Minimally invasive procedures in urology have spread widely in recent years. A few laparoscopic and robotic RVF repairs have recently been described, with promising results.^1,3,4,8 Our robotic technique is modeled after open principles, taking advantage of the enhanced magnification, improved dexterity, and improved precision of movements. Furthermore, the minimally invasive, transperitoneal approach permits an exposition and a dissection of the deep pelvic cavity structures that cannot be achieved with another approach. With the same robotic technique we treated 8 other cases with an excellent success rate, even if our follow-up is limited, and a prospective study should be performed to confirm these preliminary results.

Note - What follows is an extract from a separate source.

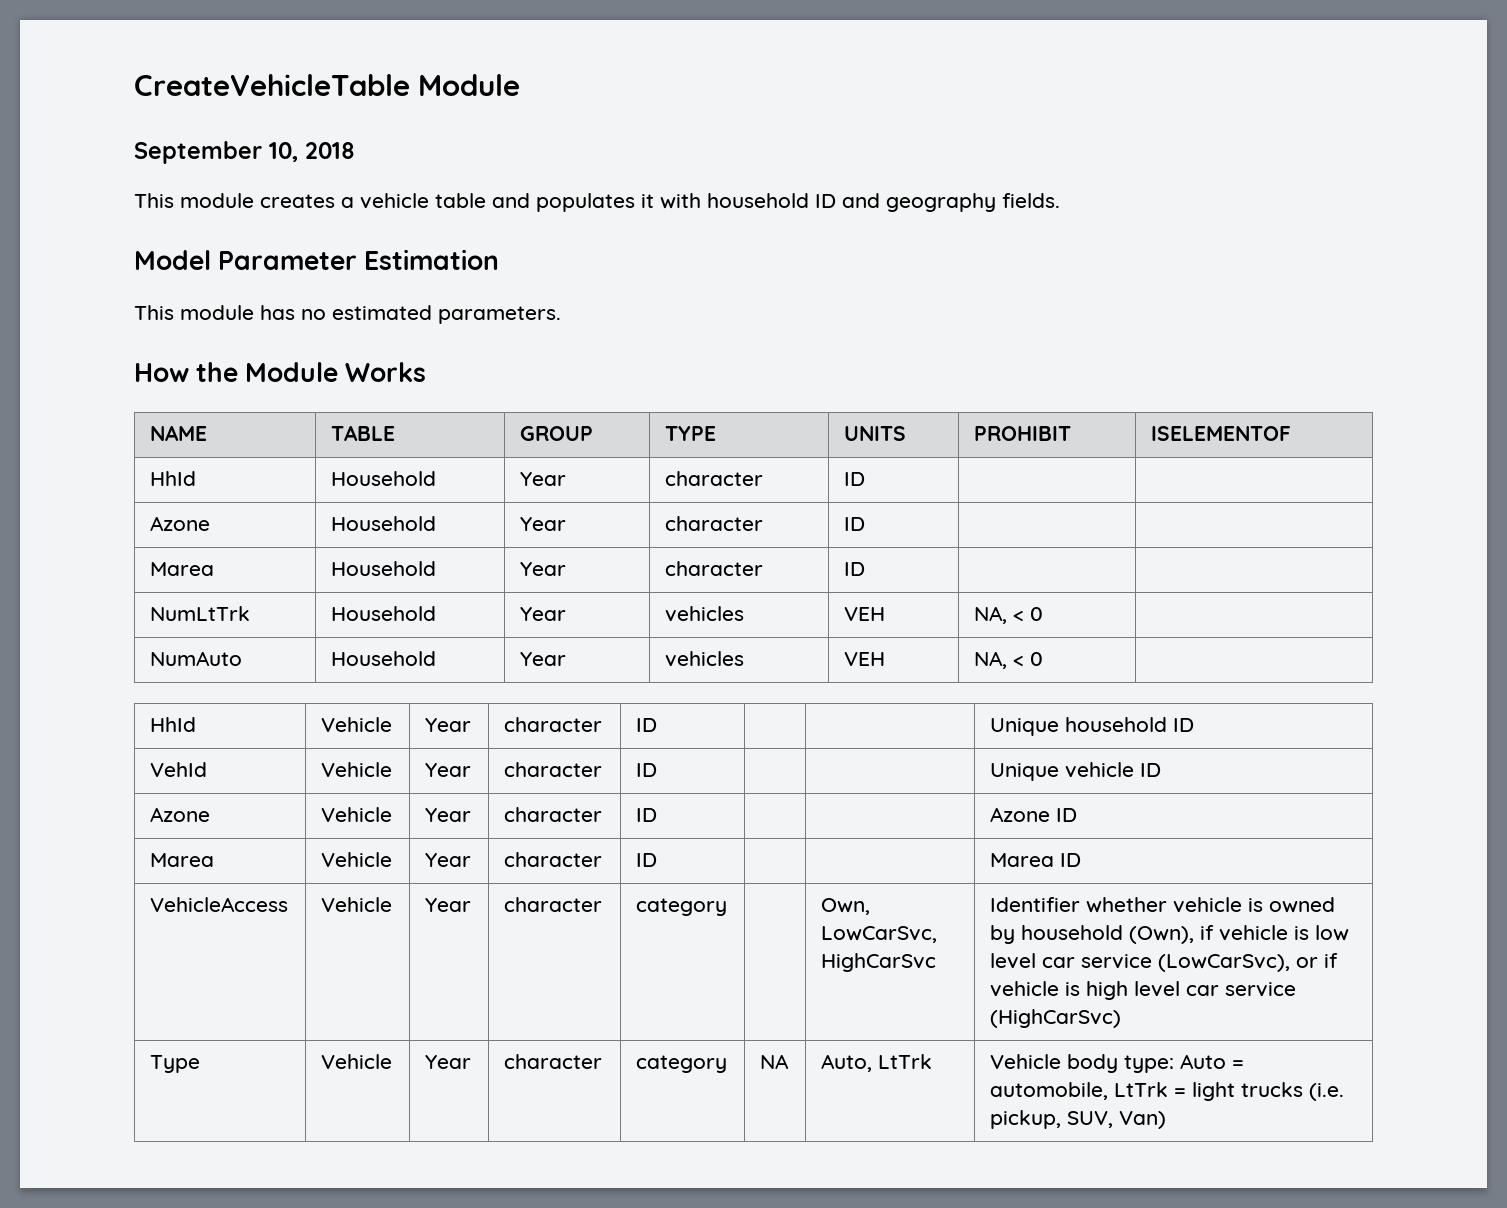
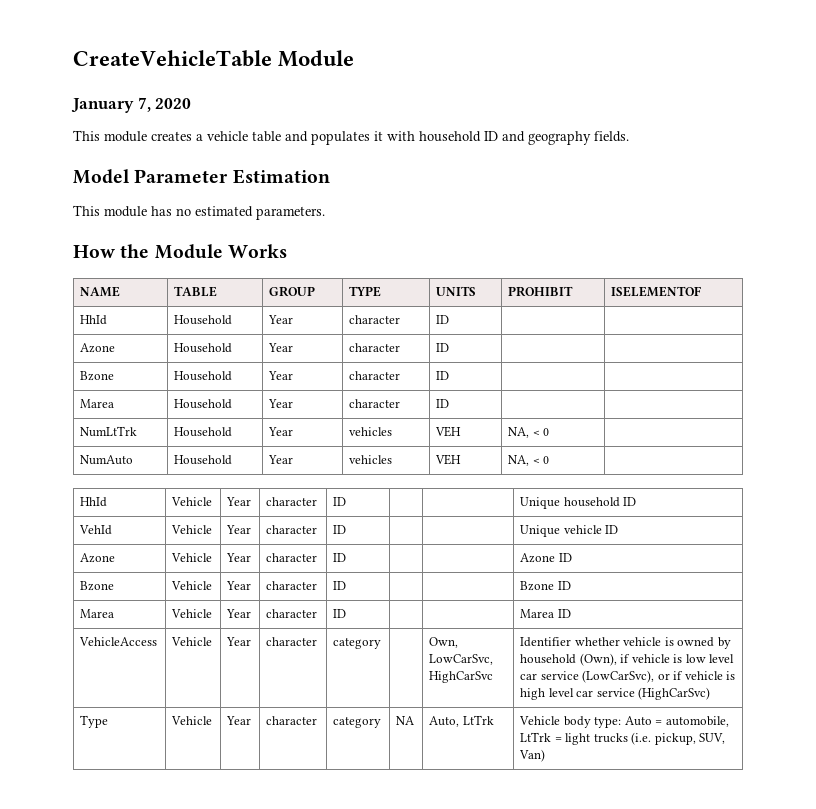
[134,141,355,164] September 10, 2018 -> [71,97,192,113] January 7, 2020
(866, 524) none -> [80,371,115,381] [174,371,233,381] [268,371,294,380] [349,371,401,380] [436,371,450,380] // Bzone | Household | Year | character | ID | |
(1078, 815) none -> [80,581,115,591] [171,581,213,590] [226,581,252,590] [266,581,318,590] [333,581,347,590] [520,581,571,591] // Bzone | Vehicle | Year | character | ID | | | Bzone ID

A final comment addresses the unique pathogenesis of our case, involving a few Hem-o-lok clips that eroded the rectal and bladder walls. Several complications due to these clips have been reported in the literature, including migration, calcification, or induction of fibrosis. A recent study reported a Hem-o-lok-induced bladder erosion and concluded by advising minimizing their use in the midline, in deferent ducts, or close to the urethrovesical anastomosis during radical prostatectomy. ²¹ In our case, we believe that the clips were placed too close to the rectal wall, thus favoring the formation of the RVF. In the light of these reports, care must be taken when using Hem-o-lok clips during radical prostatectomy.

Conclusions

Our technique of robotic RVF repair represents an attractive, minimally invasive alternative to the classic, open procedures. Care must be taken when considering new, endoscopic devices for the cure of RVF. The safety and efficacy of our technique must be validated by the execution of a prospective study with a long follow-up.